Two Short Supplementary Notes

Otto Fenichel



In a former paper I discussed the economic meaning of 'screen-memories' in connection with a phenomenon which I called the inner injunction to 'make a mental note'. We know that the function of screen-memories is to facilitate tendentious forgetting by noting in a specially intense fashion material associated with that which is to be repressed. When children are struggling to effect repressions they have a kind of 'hunger for screen-experiences'; that is, when they experience anything which they can use as a screen-memory they sometimes feel a kind of inner injunction: 'You must make a note of that!' They obey this injunction, and this enables them to forget something else. I gave two examples of this, and I can now add a third, which is particularly clear.

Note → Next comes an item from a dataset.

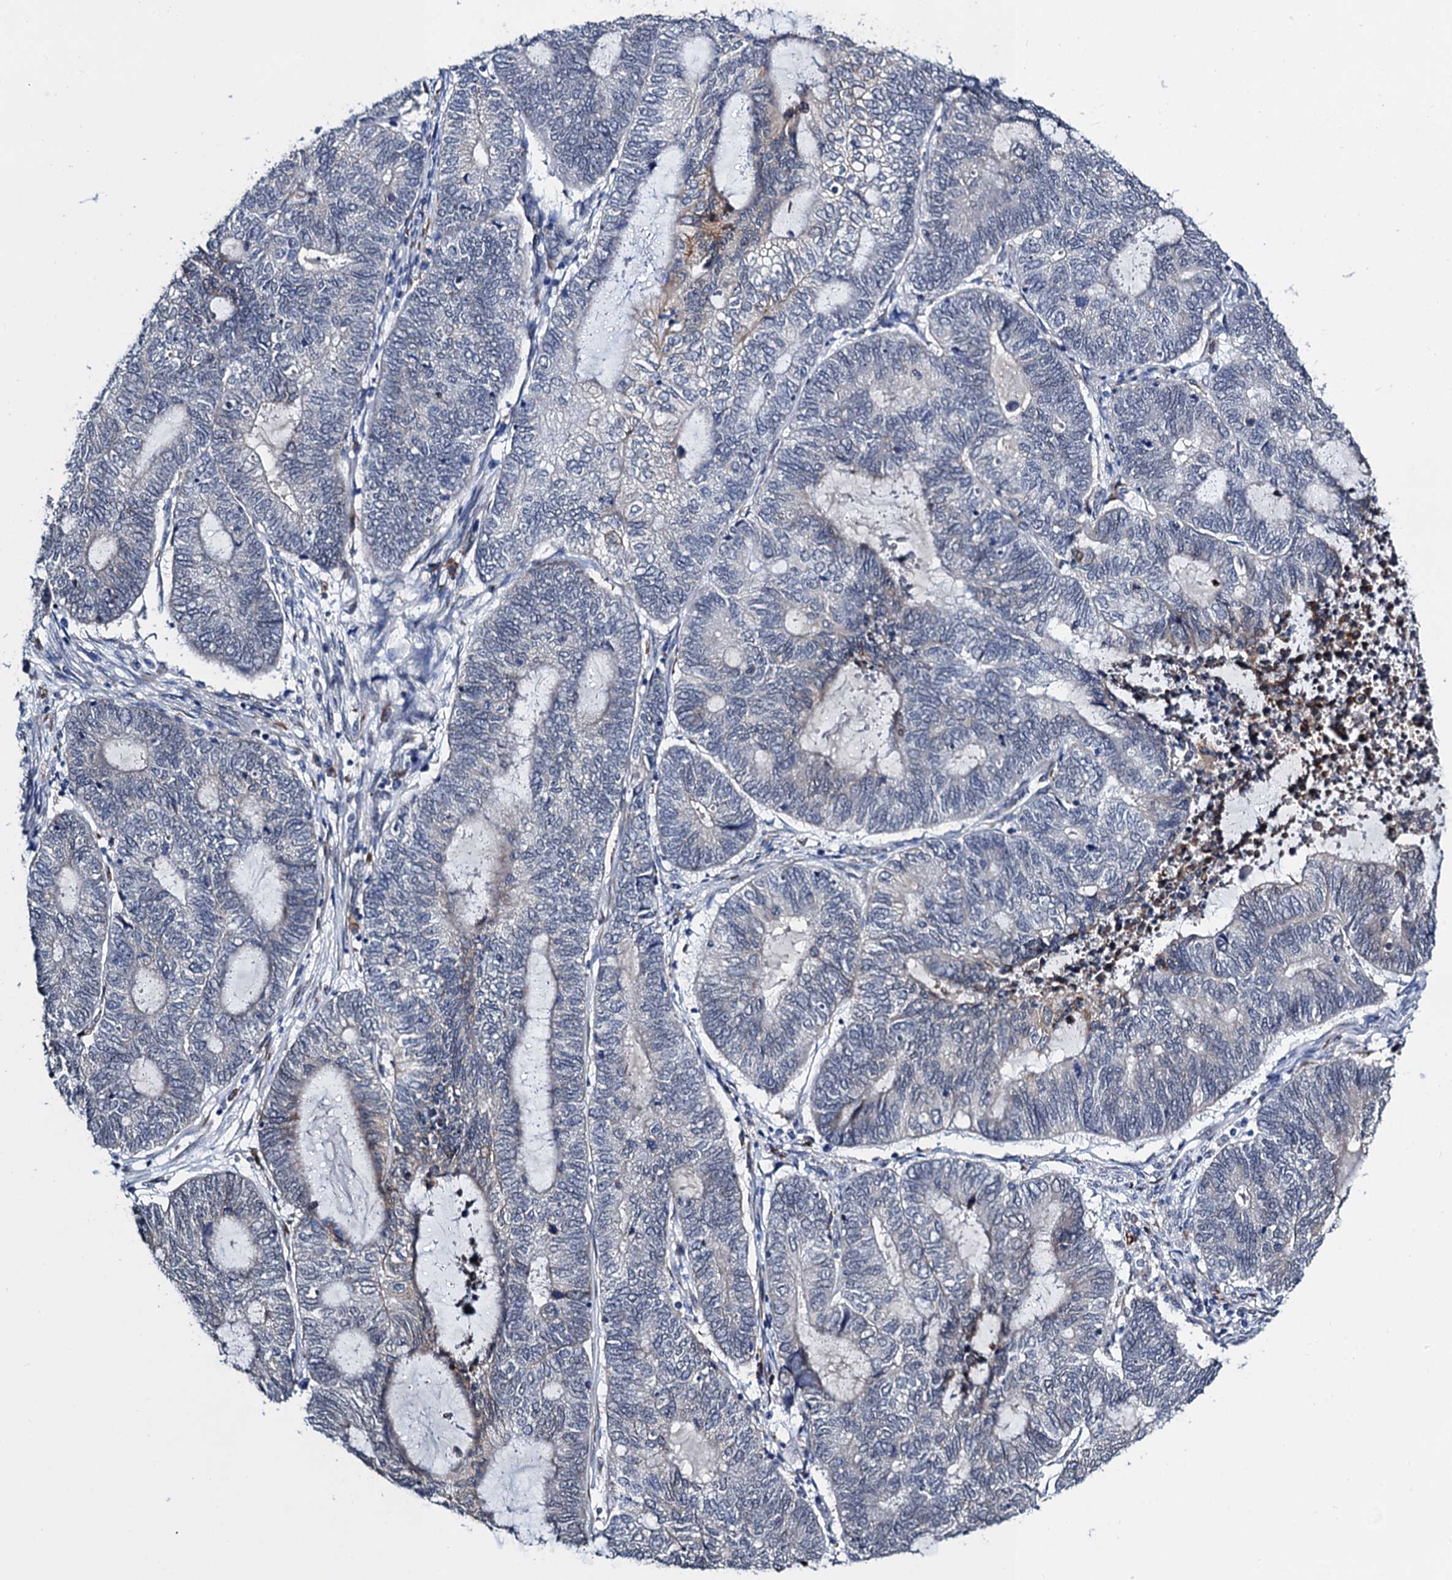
{"staining": {"intensity": "negative", "quantity": "none", "location": "none"}, "tissue": "endometrial cancer", "cell_type": "Tumor cells", "image_type": "cancer", "snomed": [{"axis": "morphology", "description": "Adenocarcinoma, NOS"}, {"axis": "topography", "description": "Uterus"}, {"axis": "topography", "description": "Endometrium"}], "caption": "Protein analysis of endometrial adenocarcinoma shows no significant positivity in tumor cells.", "gene": "SLC7A10", "patient": {"sex": "female", "age": 70}}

A certain patient recollected that one day, when he was a child, he determined to 'test his memory' by resolving 'for ever to remember' something. This idea occurred to him suddenly as he was out walking and saw an advertisement of a kind of margarine called 'Palmona' or 'Palmin'. He made up his mind that he would never forget this advertisement.

Margarine is a substitute for butter. In association to this the patient thought of a song which he used to sing as a child, though he thought it was not a 'nice' song. The words were: 'My mother always smears the butter on the wall'. At home they always ate butter—never margarine, and it was always impressed on his mind as a child that they had only the very best butter.